- _Instruction a_
Output everything from "For details on" down to "Directory-Integrated DNS server." in the passage on VPC DHCP and DNS, copying it word for word.

- _Text passage_
= = = = =
VPC design: DHCP and DNS

With an Amazon VPC, Dynamic Host Configuration Protocol (DHCP) services are provided by default for your instances. By default, every VPC provides an internal Domain Name System (DNS) server that is accessible via the Classless Inter-Domain Routing (CIDR) +2 address space, and is assigned to all instances via a default DHCP options set.

DHCP options sets are used within an Amazon VPC to define scope options, such as the domain name or the name servers that should be handed to customer instances via DHCP. Correct functionality of Windows services within a customer VPC depends on this DHCP scope option. In each of the scenarios defined earlier, customers create and assign their own scope that defines the domain name and name servers. This ensures that domain-joined Windows instances or WorkSpaces are configured to use the AD DNS.

The following table is an example of a custom set of DHCP scope options that must be created for Amazon WorkSpaces and AWS Directory Services to function correctly.

Table 2 — Custom set of DHCP scope options

Parameter Value
Name tag

Creates a tag with key = name and value set to a specific string


Domain name
Domain name servers

DNS server address, separated by commas


NTP servers Leave this field blank
NetBIOS name servers

Enter the same comma separated IPs as per domain name servers


NetBIOS node type 2

For details on creating a custom DHCP option set and associating it with an Amazon VPC, refer to Working with DHCP options sets in the Amazon Virtual Private Cloud User Guide.

In scenario 1, the DHCP scope would be the on-premises DNS or AD DS. However, in scenarios 2 or 3, this would be the locally deployed directory service (AD DS on Amazon EC2 or AWS Directory Services: Microsoft AD). It’s recommended that each domain controller that resides in the AWS Cloud be a global catalog and Directory-Integrated DNS server.

Active Directory: sites and services

For Scenario 2, sites and services are critical components for the correct function of AD DS. Site topology controls AD replication between domain controllers within the same site and across site boundaries. In scenario 2, at least two sites are present: on-premises, and the Amazon WorkSpaces in the cloud.

Defining the correct site topology ensures client affinity, meaning that clients (in this case, WorkSpaces) use their preferred local domain controller.

Sample architecture showing the client affinity using a local domain controller.
= = = = =
- _Records supplied_

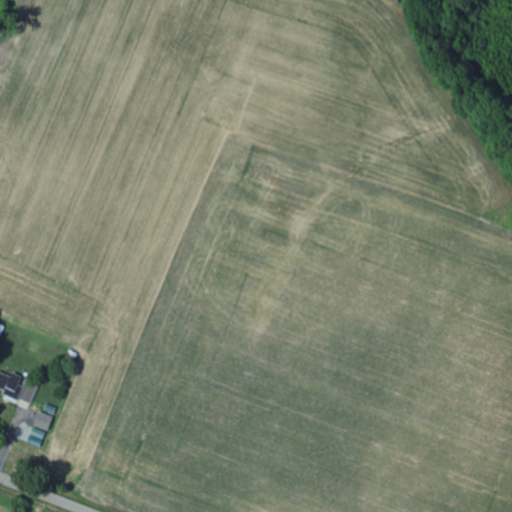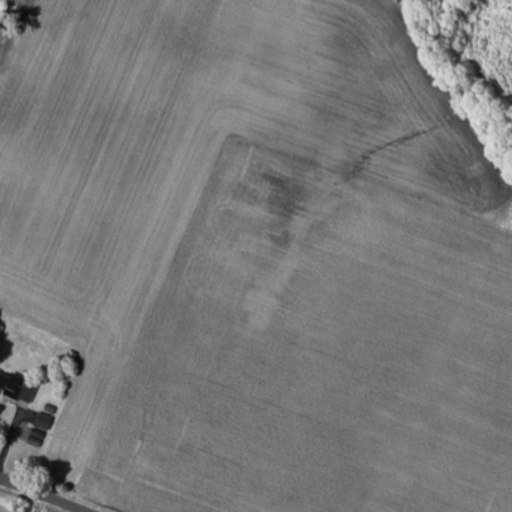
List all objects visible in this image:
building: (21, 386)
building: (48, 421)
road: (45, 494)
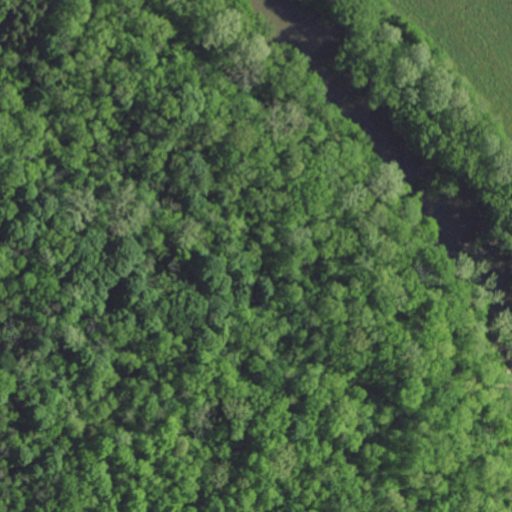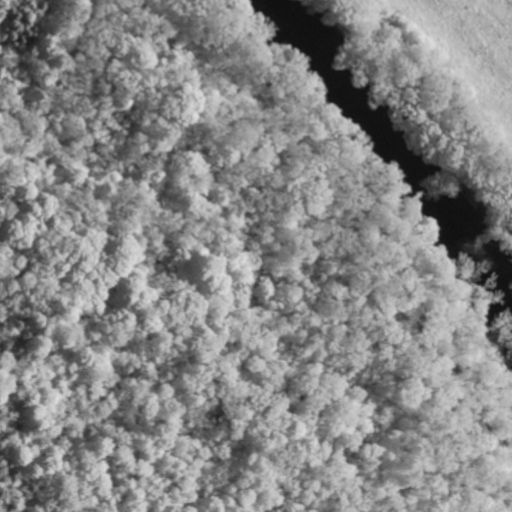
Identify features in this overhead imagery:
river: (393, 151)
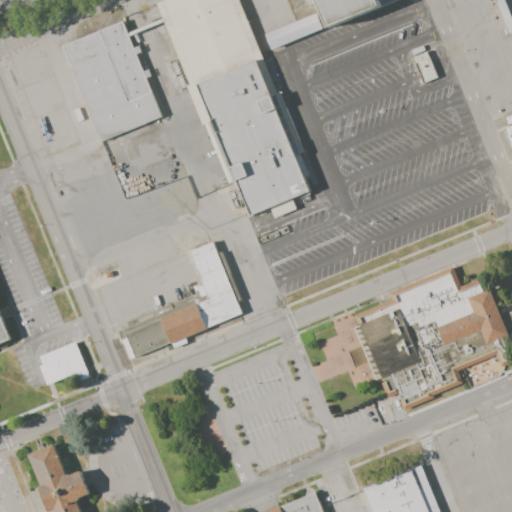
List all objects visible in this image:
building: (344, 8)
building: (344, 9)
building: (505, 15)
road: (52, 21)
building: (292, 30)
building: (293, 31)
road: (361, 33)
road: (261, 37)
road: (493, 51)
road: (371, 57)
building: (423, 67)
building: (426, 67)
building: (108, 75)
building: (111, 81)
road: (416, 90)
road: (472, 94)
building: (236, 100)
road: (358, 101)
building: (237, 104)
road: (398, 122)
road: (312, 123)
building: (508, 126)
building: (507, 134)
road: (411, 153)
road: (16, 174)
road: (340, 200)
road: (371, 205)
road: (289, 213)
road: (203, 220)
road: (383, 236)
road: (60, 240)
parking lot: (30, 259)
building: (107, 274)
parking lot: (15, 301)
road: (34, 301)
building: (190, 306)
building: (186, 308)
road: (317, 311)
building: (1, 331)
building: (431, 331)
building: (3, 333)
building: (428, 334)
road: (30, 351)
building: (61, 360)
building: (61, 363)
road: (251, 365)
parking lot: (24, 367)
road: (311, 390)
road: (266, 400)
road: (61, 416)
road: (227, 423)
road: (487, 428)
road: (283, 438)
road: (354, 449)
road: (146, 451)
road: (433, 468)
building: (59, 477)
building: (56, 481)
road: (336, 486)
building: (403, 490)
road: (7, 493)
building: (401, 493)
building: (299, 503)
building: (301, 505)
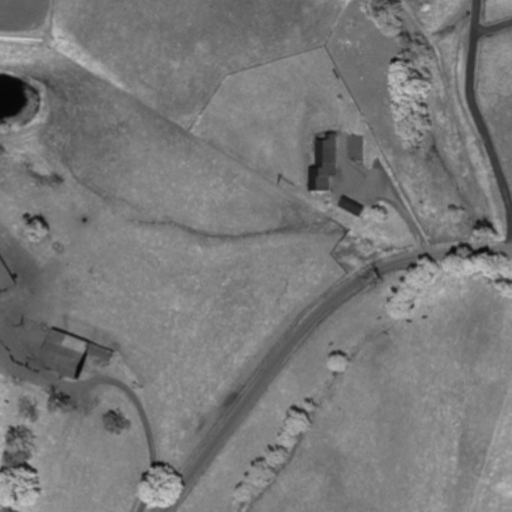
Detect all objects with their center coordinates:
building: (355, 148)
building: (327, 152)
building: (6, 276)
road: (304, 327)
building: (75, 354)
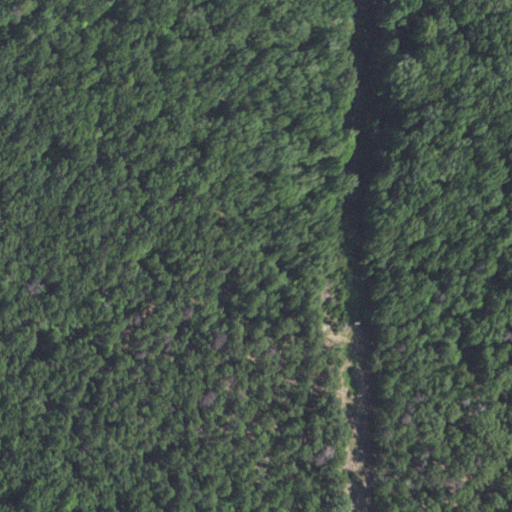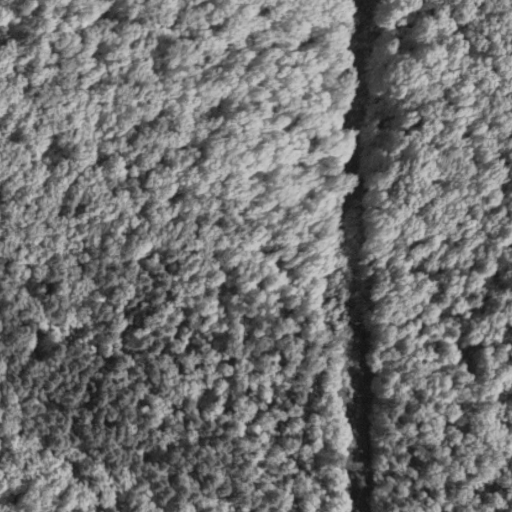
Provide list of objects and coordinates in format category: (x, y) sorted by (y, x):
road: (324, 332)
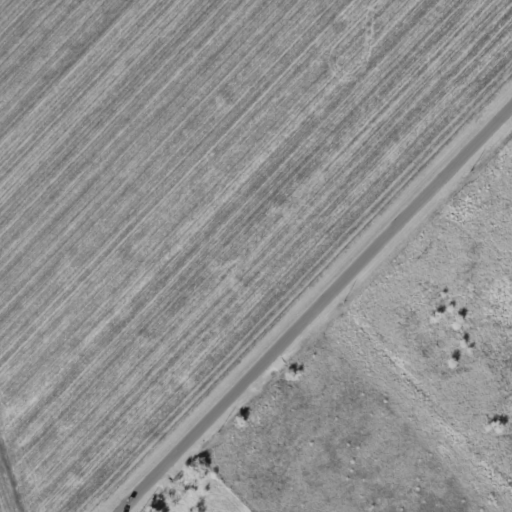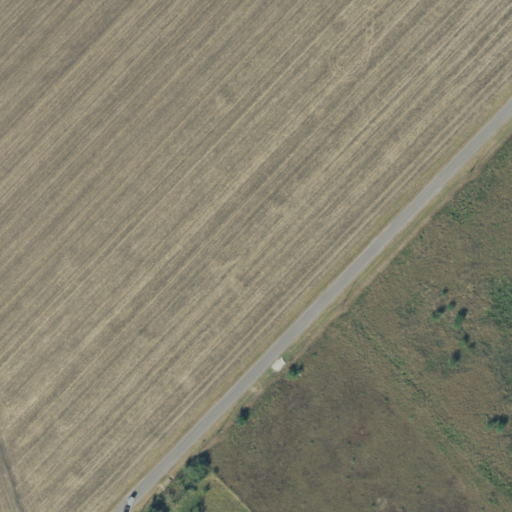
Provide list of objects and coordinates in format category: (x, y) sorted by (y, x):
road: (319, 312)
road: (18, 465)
= = = = =
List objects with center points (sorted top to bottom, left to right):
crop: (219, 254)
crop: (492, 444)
= = = = =
- _Instruction b_
Tally the lines in the entries above that contain the string "center". Reply with the number only.

- _Exercise solution a_
For details on creating a custom DHCP option set and associating it with an Amazon VPC, refer to Working with DHCP options sets in the Amazon Virtual Private Cloud User Guide.

In scenario 1, the DHCP scope would be the on-premises DNS or AD DS. However, in scenarios 2 or 3, this would be the locally deployed directory service (AD DS on Amazon EC2 or AWS Directory Services: Microsoft AD). It’s recommended that each domain controller that resides in the AWS Cloud be a global catalog and Directory-Integrated DNS server.

- _Exercise solution b_
2